- [EJERCICIOS]:
A) Responde estas preguntas con datos del texto sobre los monumentos de José Delarra en Cancún:
(i) ¿Quién inauguró el monumento a José Martí y en qué fecha?
(ii) ¿Cuándo empezó a construirse el monumento de la Historia de México?
(iii) ¿De qué institución eran los alumnos que colaboraron de manera destacada en ambas obras?
B) Retoma el texto sobre los monumentos de José Delarra en Cancún y continúalo a partir de su última oración.

- [TEXTO DE LECTURA]:
---+---

José Delarra es autor de dos de los monumentos emblemáticos de Cancún. Dos monumentos, el dedicado a José Martí y el de la Historia de México, símbolos ya de la identidad cancunense.
El primero fue inaugurado el 21 de marzo de 1978 por el alcalde Alfonso Alarcón Morali, en una solemne ceremonia con la participación de los fundadores de una ciudad ya orgullosa de figurar, a escasos ocho años de su gestación, en el mapa turístico del Caribe y del mundo.
El segundo monumento, el de la Historia de México, comenzó a construirse a mediados de 1980 y fue inaugurado por el presidente José López Portillo en marzo de 1981.
En ambas obras participaron varios cancunenses como colaboradores de Pepe Delarra en diversas tareas, pero lo hicieron de manera destacada decenas de alumnos del Colegio Itzamná, institución pionera y de vanguardia en la educación privada de Cancún. Este reportero conversó con el escultor en días y noches que refulgen en la memoria sobre los temas y los personajes de su ofrenda a la historia nacional.
Pensando en Pepe Delarra y en su obra, que es la biografía esencial del artista, recordé una frase de Oscar Wilde: "El pasado es lo que el hombre no debió ser. El presente es lo que el hombre no debería ser. El futuro es lo que los artistas son". Y en las manos de Pepe Delarra, cuando empuña el cincel o el pincel, en la piedra, en el bronce, en el estuco, en el templo de su taller, subido en una tarima de cara al sol, nacen destellos de futuro.

---+---

- [DATOS PROPORCIONADOS]:
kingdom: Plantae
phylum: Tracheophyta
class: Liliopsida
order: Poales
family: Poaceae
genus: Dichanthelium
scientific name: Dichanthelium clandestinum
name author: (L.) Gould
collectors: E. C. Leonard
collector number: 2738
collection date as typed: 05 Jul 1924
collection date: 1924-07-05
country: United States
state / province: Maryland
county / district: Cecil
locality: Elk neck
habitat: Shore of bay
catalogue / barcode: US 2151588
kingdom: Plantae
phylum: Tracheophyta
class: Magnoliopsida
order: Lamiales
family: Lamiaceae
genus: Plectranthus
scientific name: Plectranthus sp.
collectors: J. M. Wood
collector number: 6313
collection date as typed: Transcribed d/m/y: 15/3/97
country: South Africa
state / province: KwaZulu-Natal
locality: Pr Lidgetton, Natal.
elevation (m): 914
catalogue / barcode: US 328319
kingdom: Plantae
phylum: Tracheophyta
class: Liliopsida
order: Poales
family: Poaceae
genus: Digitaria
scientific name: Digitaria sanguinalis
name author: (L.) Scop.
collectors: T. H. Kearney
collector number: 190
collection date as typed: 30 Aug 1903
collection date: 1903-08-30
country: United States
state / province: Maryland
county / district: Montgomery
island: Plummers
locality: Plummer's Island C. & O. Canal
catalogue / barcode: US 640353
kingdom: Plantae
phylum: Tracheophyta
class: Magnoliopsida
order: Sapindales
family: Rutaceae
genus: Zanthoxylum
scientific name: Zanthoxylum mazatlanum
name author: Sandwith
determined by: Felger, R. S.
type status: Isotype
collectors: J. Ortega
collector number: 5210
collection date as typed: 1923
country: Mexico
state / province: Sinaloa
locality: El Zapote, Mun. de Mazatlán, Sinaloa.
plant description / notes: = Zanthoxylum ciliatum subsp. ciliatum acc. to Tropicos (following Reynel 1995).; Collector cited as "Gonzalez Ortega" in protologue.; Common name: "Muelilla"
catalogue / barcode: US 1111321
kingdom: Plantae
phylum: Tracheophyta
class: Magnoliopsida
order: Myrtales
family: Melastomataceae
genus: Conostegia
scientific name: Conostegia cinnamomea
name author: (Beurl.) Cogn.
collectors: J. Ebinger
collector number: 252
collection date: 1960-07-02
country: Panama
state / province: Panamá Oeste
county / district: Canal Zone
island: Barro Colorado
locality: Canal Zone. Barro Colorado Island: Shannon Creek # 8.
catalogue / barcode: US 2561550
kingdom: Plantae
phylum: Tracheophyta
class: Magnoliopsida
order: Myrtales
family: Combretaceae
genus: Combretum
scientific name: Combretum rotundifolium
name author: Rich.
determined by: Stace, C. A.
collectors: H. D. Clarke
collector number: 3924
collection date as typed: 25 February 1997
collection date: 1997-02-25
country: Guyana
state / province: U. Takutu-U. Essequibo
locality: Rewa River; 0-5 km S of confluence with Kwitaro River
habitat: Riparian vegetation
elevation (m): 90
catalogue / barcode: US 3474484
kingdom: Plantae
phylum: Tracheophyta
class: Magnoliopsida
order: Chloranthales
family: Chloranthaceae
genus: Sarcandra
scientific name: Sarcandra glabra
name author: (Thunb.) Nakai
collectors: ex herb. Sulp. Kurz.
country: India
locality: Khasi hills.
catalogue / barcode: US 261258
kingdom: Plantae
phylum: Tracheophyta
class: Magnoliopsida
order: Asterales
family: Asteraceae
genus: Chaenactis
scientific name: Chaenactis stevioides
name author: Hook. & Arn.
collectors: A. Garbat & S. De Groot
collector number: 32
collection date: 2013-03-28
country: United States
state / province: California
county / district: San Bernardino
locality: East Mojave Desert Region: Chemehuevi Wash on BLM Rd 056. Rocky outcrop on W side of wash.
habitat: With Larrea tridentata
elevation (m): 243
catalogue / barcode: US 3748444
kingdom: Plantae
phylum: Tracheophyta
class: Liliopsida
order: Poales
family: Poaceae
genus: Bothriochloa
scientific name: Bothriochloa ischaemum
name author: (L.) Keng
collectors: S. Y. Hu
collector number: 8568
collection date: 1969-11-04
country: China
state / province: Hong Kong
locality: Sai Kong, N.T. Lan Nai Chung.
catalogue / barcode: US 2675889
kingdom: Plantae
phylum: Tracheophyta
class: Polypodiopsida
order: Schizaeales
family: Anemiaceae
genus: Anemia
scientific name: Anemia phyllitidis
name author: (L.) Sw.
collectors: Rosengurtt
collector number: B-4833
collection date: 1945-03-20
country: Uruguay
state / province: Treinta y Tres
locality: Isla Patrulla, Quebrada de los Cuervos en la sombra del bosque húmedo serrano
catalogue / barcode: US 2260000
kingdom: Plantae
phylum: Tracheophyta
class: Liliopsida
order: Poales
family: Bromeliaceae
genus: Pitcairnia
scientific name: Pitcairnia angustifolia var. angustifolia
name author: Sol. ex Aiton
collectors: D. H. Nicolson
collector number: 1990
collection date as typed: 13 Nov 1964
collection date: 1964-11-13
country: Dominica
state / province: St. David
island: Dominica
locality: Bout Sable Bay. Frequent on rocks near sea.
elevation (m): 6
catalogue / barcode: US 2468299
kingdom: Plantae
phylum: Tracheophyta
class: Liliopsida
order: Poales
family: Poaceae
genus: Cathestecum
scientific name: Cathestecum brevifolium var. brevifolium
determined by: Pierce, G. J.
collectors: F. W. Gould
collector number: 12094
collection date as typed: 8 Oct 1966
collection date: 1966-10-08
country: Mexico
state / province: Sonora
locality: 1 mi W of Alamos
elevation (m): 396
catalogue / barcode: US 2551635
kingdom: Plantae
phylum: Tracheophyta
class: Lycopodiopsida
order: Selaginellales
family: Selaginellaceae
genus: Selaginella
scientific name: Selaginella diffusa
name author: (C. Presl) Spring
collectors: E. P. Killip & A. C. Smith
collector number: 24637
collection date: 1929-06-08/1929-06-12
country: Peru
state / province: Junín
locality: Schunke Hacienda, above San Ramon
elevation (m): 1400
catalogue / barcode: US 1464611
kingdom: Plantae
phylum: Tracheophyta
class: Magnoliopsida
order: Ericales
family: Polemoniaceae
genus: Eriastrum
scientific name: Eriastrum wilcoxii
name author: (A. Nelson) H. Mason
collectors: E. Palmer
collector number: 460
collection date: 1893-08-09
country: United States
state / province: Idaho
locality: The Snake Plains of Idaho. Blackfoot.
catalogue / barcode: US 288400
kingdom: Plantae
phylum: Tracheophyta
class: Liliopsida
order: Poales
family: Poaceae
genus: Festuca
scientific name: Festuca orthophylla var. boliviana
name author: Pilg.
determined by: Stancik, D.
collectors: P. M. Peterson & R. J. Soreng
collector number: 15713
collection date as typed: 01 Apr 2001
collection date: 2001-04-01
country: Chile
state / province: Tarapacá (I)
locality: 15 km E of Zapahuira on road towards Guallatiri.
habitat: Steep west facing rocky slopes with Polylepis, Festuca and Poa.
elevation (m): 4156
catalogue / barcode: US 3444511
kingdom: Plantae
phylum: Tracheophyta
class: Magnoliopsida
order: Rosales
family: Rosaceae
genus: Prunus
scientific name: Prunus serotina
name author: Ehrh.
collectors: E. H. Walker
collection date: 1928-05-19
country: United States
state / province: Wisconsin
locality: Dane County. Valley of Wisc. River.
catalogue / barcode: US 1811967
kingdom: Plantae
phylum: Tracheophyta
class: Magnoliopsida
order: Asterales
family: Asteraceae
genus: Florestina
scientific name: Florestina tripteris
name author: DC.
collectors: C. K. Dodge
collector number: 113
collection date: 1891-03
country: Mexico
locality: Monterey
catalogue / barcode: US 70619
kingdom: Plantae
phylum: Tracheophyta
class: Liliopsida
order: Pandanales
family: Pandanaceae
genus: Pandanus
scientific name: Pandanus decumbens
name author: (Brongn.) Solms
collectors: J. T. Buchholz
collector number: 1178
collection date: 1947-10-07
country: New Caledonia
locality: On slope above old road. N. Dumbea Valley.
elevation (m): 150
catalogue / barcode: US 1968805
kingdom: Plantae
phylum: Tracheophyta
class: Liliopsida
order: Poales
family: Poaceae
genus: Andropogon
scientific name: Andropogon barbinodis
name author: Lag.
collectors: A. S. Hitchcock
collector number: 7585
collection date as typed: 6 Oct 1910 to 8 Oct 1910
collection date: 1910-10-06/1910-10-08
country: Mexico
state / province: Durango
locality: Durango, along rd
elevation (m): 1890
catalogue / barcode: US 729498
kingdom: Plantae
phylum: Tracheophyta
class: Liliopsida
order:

---+---

- [RESPUESTAS POR PUNTO]:
A)
(i) Lo inauguró el alcalde Alfonso Alarcón Morali el 21 de marzo de 1978.
(ii) Empezó a construirse a mediados de 1980.
(iii) Eran alumnos del Colegio Itzamná.

B)
Pepe tiene una obra suya depositada en la luna, varias en su isla -ese largo lagarto verde sobre el mar de las Antillas, que también Caribe llaman; su huella creadora está en Angola y en otros países africanos y nos dejó a los cancunenses dos monumentos. Pepe descubrió en esta ciudad la magia de desandar los pasos de la memoria.
Delarra siempre comentó que su monumento a la Historia de México es una obra inconclusa porque la tuvo que rediseñar debido a la falta de apoyo económico para llevar a cabo el proyecto original que era más alto y más amplio en su concepción.
En las paredes de su estudio habanero colgaban fotos del Cancún de 1980 y bocetos del monumento a la Historia de México. Allí aparecen muchos niños de entonces participando entusiastas en algunas facetas de la creación artística. En esos muros de su taller ubicado en La Habana Vieja estaba un tiempo detenido con el sabor del Cancún de hace un cuarto de siglo.
Pepe Delarra falleció en La Habana a finales de agosto del 2003, sin haber recibido de Cancún el homenaje que merecía.